Mais d’autres proches ne pourront participer à aucune cérémonie de deuil à cause des restrictions sanitaires. «La douleur de la séparation est double. Mon frère Salah est mort sans que sa fille ni sa femme n’aient pu lui dire adieu», confie en pleurant Lotfi Jlassi dans le grand cimetière du Jellaz, à Tunis. Les victimes du coronavirus sont transférées directement de la morgue au cimetière, sans passer par le domicile familial où se déroule habituellement la toilette funéraire à l’eau de rose, ni par la mosquée pour la Janaza, la traditionnelle prière du mort.

Or, c’est à la maison que les femmes de la famille disent adieu à leur proche, car la cérémonie au cimetière est le plus souvent réservée aux hommes. M. Jlassi assiste à l’inhumation de son frère avec trois autres hommes de la famille. Les agents des pompes funèbres, en blouses et équipés de masques, gants et bottes, se joignent au dernier hommage. Le défunt est enterré dans un nouveau carré de terre consacré aux morts de la pandémie, où environ 2000 tombes ont fleuri en quelques mois.

«Pas assez d’expérience»

Les sépultures numérotées côtoient des trous préparés à l’avance sur le terrain arboré surplombant Tunis. La Tunisie a officiellement recensé près de 8000 décès liés au coronavirus, la plupart depuis septembre, pour une population de plus de 11 millions d’habitants.
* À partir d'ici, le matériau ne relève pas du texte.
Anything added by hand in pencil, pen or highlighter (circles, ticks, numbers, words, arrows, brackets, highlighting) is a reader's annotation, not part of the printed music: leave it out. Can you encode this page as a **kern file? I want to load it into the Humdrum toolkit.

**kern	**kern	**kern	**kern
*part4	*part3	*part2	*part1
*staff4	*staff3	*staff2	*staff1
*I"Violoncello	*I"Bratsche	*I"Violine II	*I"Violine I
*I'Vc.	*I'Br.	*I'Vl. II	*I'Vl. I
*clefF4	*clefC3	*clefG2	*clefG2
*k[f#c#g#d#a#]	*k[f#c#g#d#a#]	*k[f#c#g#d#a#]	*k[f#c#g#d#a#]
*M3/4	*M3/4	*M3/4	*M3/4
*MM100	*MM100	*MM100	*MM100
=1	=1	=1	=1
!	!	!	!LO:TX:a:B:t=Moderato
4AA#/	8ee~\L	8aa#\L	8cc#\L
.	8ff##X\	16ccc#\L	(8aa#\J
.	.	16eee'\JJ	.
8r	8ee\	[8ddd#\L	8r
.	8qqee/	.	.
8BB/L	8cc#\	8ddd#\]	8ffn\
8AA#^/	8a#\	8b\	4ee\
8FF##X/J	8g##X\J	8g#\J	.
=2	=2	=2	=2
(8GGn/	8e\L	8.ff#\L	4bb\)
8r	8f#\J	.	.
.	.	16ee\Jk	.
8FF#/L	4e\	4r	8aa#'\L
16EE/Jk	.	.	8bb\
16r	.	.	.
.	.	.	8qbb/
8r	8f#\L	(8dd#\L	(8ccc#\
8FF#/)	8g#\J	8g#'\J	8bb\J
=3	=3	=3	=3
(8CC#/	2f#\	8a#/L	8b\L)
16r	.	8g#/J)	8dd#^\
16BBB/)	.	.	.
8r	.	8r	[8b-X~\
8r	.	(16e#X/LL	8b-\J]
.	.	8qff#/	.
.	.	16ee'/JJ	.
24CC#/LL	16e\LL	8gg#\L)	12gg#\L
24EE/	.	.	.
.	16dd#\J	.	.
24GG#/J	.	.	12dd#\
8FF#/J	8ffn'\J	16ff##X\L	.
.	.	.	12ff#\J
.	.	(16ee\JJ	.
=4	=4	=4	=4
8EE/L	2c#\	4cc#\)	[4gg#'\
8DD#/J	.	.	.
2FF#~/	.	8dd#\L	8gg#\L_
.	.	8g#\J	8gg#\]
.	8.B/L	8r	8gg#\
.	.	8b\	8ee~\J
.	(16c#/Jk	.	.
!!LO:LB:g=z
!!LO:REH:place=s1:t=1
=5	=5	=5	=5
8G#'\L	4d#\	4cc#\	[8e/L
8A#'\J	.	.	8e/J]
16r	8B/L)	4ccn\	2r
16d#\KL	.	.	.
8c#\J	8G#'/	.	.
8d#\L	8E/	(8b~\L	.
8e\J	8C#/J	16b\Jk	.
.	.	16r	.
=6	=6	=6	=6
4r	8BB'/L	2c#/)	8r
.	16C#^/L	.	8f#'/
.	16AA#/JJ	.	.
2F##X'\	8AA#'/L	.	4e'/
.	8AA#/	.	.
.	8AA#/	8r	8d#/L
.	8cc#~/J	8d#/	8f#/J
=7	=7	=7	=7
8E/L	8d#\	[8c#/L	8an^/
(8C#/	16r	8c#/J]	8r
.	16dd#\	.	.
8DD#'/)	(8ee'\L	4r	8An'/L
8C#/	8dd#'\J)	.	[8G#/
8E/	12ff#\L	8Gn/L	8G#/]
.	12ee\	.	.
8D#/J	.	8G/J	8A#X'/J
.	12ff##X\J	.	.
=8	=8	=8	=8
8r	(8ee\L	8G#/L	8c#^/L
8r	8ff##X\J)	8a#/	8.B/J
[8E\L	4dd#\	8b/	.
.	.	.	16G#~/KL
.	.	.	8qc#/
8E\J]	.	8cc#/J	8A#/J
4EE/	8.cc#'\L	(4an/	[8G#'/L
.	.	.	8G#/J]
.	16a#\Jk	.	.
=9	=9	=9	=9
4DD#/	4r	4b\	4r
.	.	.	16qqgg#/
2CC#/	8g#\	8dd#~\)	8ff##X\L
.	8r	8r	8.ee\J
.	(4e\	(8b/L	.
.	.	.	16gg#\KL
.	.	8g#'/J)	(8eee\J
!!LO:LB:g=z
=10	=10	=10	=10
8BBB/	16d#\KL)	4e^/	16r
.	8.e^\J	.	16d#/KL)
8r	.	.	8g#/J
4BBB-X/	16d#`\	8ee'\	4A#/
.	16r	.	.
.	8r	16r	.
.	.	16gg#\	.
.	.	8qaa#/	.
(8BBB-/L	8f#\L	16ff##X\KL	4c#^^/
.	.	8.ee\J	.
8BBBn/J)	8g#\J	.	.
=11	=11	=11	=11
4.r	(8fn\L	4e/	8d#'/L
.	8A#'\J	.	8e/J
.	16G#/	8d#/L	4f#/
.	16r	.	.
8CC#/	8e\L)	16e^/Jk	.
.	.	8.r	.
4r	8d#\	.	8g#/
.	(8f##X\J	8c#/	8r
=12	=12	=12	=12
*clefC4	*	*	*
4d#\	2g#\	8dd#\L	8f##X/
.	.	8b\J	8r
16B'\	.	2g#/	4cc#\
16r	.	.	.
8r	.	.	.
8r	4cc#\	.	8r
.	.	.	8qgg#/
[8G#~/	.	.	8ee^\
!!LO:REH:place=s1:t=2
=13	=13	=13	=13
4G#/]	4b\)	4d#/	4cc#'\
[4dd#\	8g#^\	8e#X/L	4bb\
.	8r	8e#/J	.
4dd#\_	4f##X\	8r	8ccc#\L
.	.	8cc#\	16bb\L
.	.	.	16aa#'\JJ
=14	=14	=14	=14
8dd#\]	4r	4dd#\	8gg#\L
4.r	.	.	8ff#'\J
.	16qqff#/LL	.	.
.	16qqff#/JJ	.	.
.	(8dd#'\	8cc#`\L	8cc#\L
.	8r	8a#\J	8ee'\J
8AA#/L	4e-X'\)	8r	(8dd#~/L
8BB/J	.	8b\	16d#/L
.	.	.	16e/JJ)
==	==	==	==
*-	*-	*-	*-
Avec les mesures spéciales pour enterrer les morts du virus, la plupart des membres de la famille ne peuvent voir le visage des défunts une dernière fois, ni les embrasser sur le front comme cela se fait d’habitude. «C’est difficile, insupportable», martèle M. Jlassi, la gorge nouée. L’organisation des enterrements est «très délicate», reconnaît Mehdi Dellaï, responsable des pompes funèbres pour la mairie de Tunis.

Ses services tentent de minimiser les risques de contagion «tout en prenant en considération l’état psychologique» des familles. Parfois, l’ambulance passe à proximité du domicile de la victime, pour permettre un dernier adieu sommaire à sa famille et ses amis. «Nous leur expliquons que leurs morts sont des martyrs», dit-il, et qu’à ce titre, ils peuvent être enterrés sans toilette rituelle et méritent le paradis. Au début de la pandémie, seul un membre de la famille pouvait assister à l’inhumation, à bonne distance, contre quatre aujourd’hui. Certains enterrements ont eu lieu sans aucun proche, les agents prenant de petites vidéos à la demande des familles. «On avait peur d’être contaminés par ce nouveau virus et on n’avait pas assez d’expérience dans la gestion de telles situations», avoue M. Dellaï.

Au cimetière du Jellaz, Aya, 16 ans, se recueille sur la tombe de son père, décédé il y a quatre mois. Vêtue de noir, une récitation du Coran sur son téléphone, elle pose des grains de blés sur la sépulture pour que les oiseaux rendent visite à son père. «La douleur de la séparation va peut-être s’atténuer, mais jamais nous n’oublierons que nous ne lui avons pas dit adieu.»